3. Education and Literature.
The attempts at forestry education date back to the year 1732 when a number of foresters were imported from Germany to take charge of the forest management as well as of the education of foresters, each forstmeister having six pupils assigned to him. This method failing to produce results, the interest in ship timber suggested a course in forestry at the Naval Academy, which was instituted in 1800. Soon the need of a larger number of educated foresters led to the establishment of several separate forest schools, one at Zarskoye Selo (near St. Petersburg) in 1803, another at Kozlovsk in 1805, and a third at St. Petersburg in 1808. This latter under the name of the Forest Institute absorbed the other two, and from 1813 has continued to exist through many vicissitudes. Now, with 15 professors and instructors and an expenditure of nearly $250,000, and over 500 students, it is the largest forest school in the world. It prepares in a four years’ course for the higher positions in the forest service. “The history of this Forest Institute is practically the history of forestry in Russia.”

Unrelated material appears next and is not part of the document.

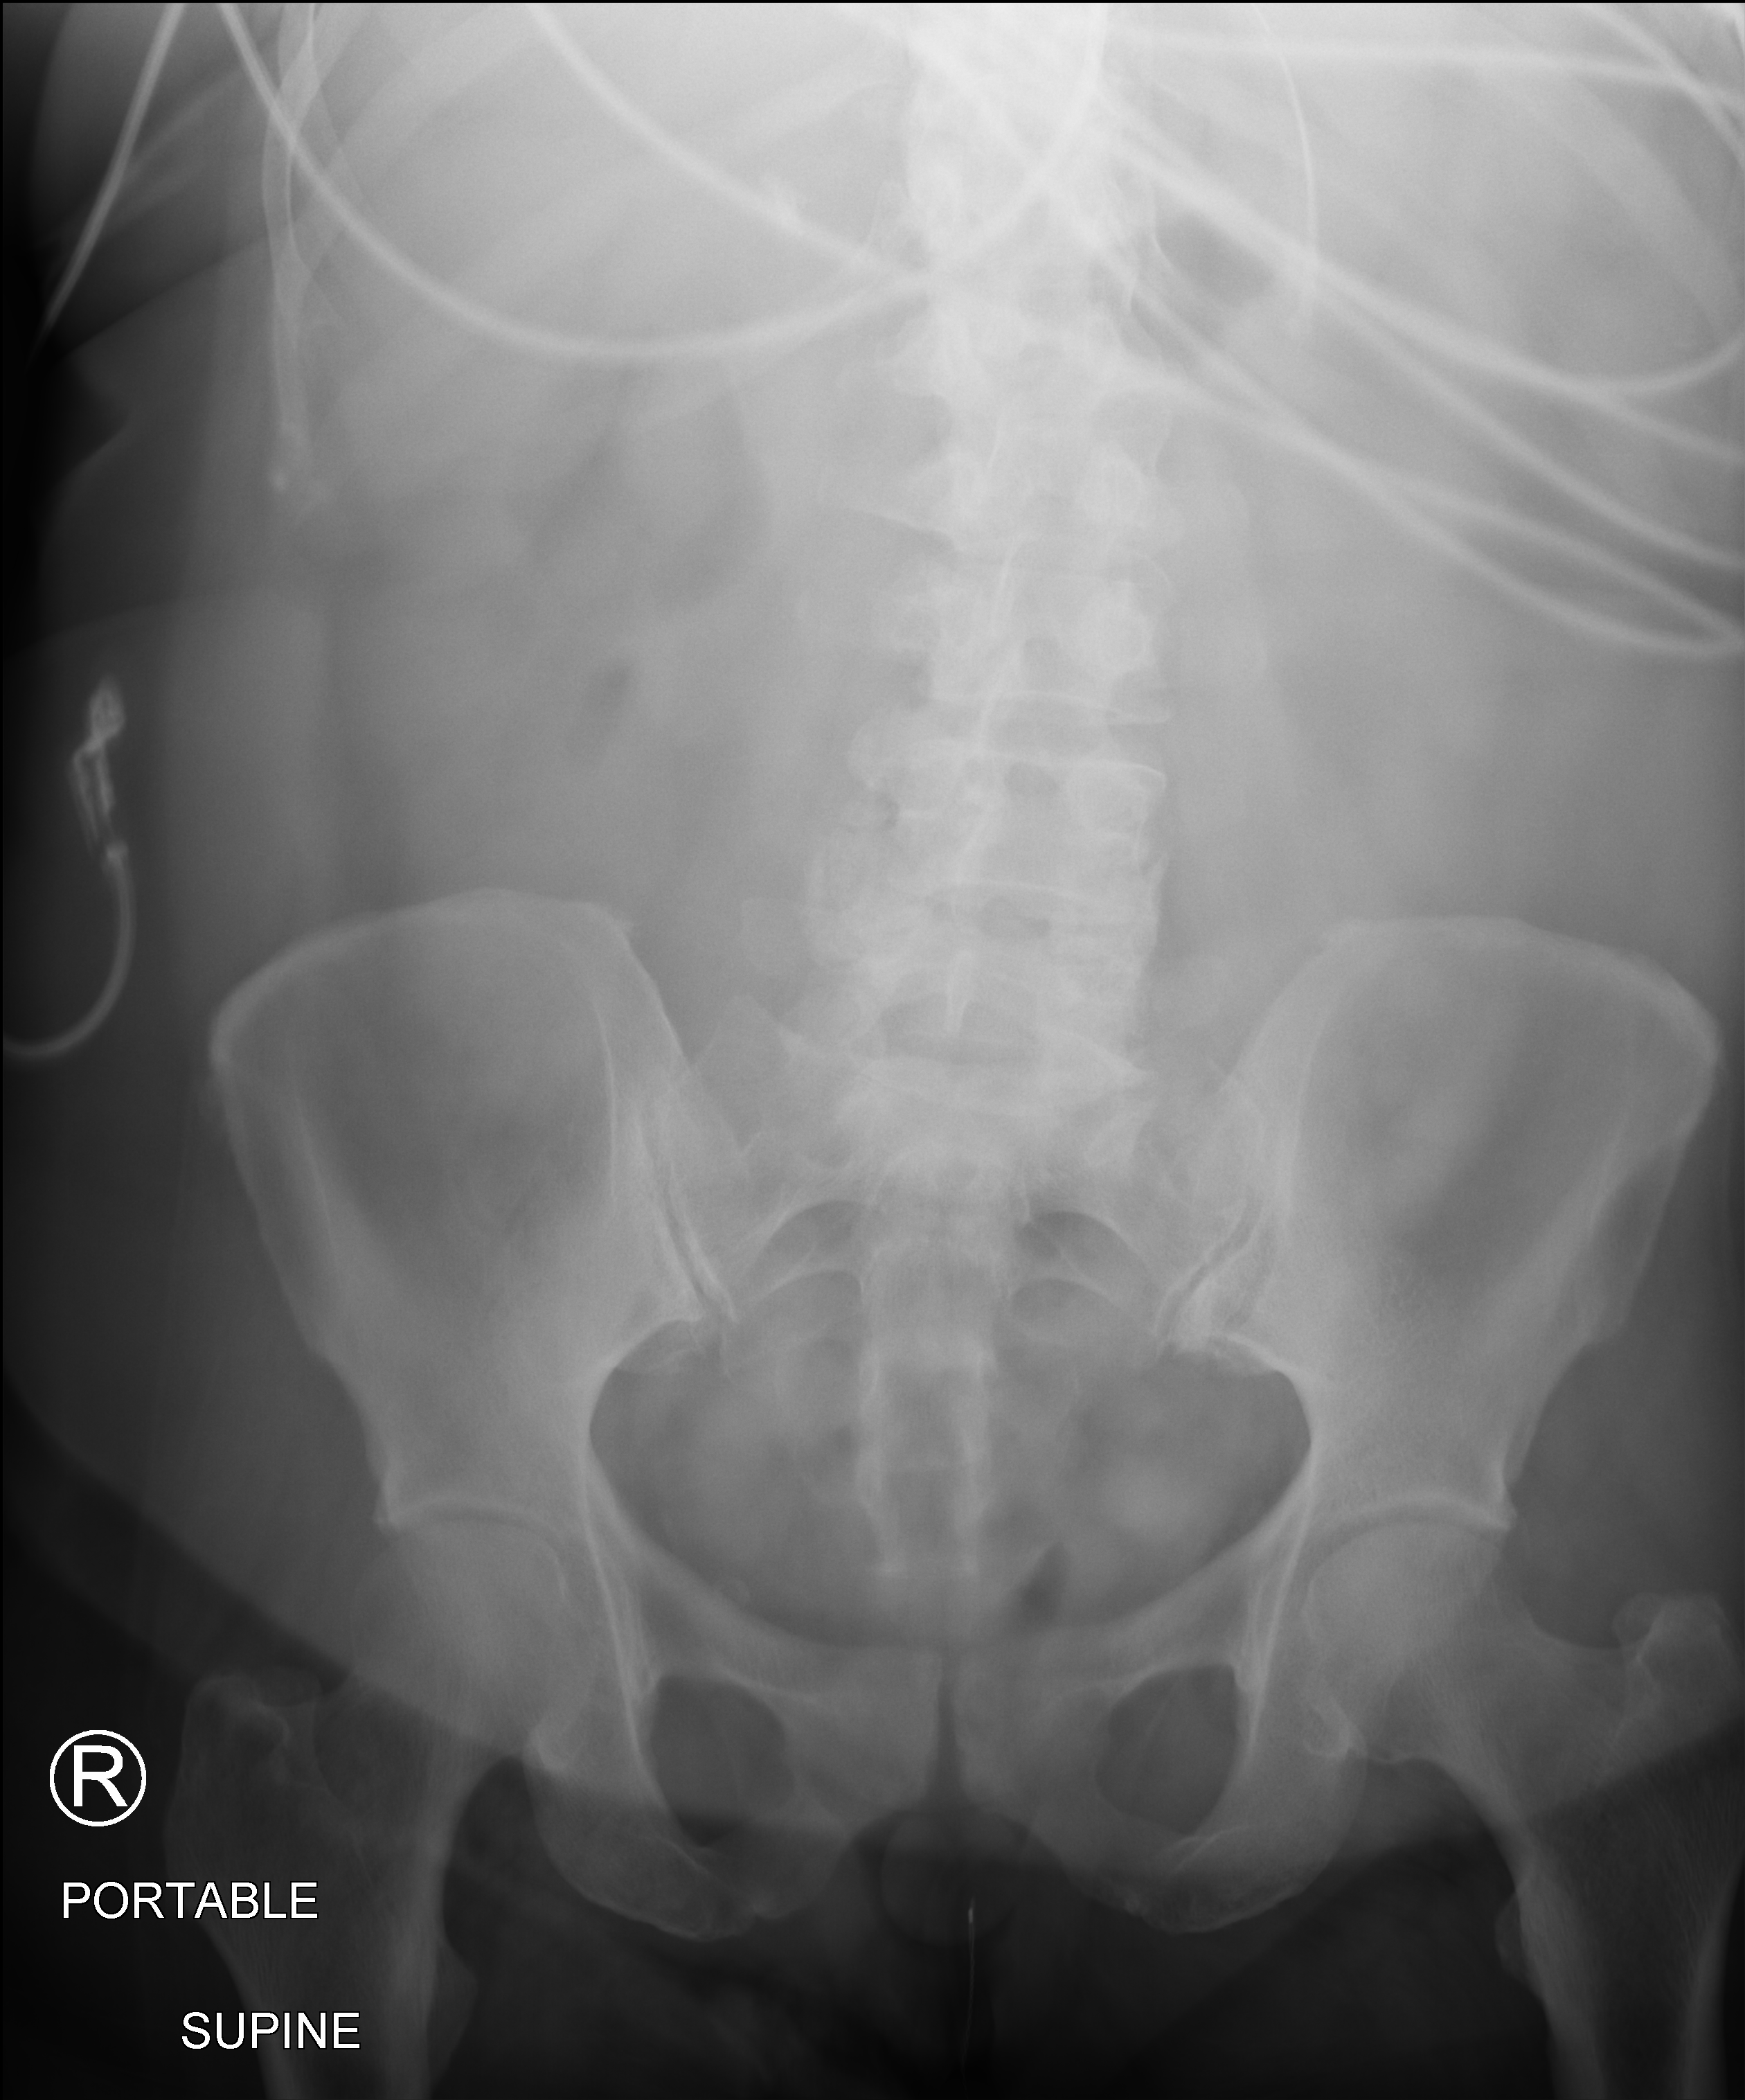
Abdomen X-ray (portable), anteroposterior (AP) projection. Female patient hospitalised with COVID-19, age 60–74 years.
Admission-level facts for this patient (not findings on this image; timing relative to this image not recorded):
- other chronic lung disease (admission record): yes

A second school at Novo-Alexandria, near Warsaw, was instituted in 1860. In these schools, as in the methods of management, German influence is everywhere visible.

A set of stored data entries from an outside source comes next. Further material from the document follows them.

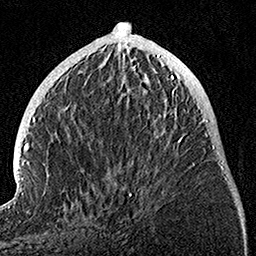
Breast MRI, one axial slice; slice 40 of 160 in the series (ordered by position); cropped to one breast; dynamic contrast-enhanced series, time point 2 of 7 at this slice position (early post-contrast); 1.5 T; TE 3.5 ms, TR 7.2 ms; 1 mm slice thickness; 256 × 256 image matrix. Female patient.
Outlined on this slice (semi-automatically segmented with operator editing):
- enhancing-tissue mask used for the functional tumour volume (all voxels passing the contrast-enhancement thresholds inside the analysis volume; usually the tumour): box from (x=128, y=75) to (x=194, y=197) px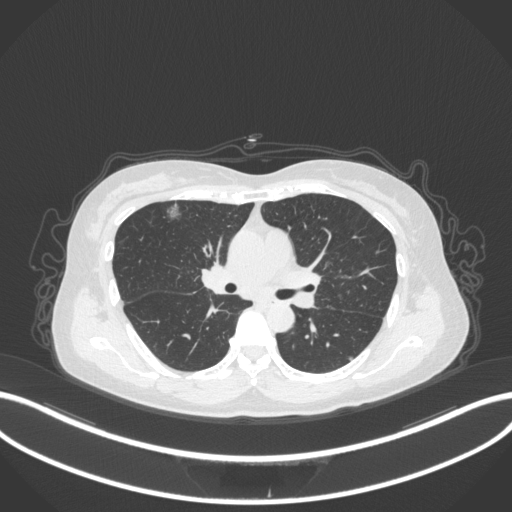
Chest CT, one axial slice. Position 195 of 317 along the scan axis. 120 kVp. Lung window (W 1500 / L -600 HU). 1 mm slice thickness. 512 × 512 image matrix. Female patient, age 61 years. From the clinical record (not read from this slice): clinical TNM (as recorded): T1b N0 M0; histopathological grade: G1.
Outlined on this slice (rectangle marked by the reading radiologist):
- lung tumour (recorded histology: adenocarcinoma): box from (x=165, y=203) to (x=182, y=222) px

In addition to these schools, chairs of forestry were instituted in the Petrovsk School of Rural Economy in Moskau and in the Riga Polytechnic Institute, and also in seven intermediate schools of rural economy.
In 1888, ten secondary schools were established after Austrian pattern for the lower or middle service, rangers and underforesters; their number, by 1900, having been increased to 30 and, in 1908, to 33, with 460 students. These are boarding schools in the woods, where a certain number of the students are taught free of charge, the maximum number of those admitted being 10 to 20 at each school. The course is of two years’ duration, and is mainly directed to practical work and theoretical study in silviculture. The total expense of such a school is about $3,300, of which the State contributes $2,500, the total expenditure, in 1908, being $84,134.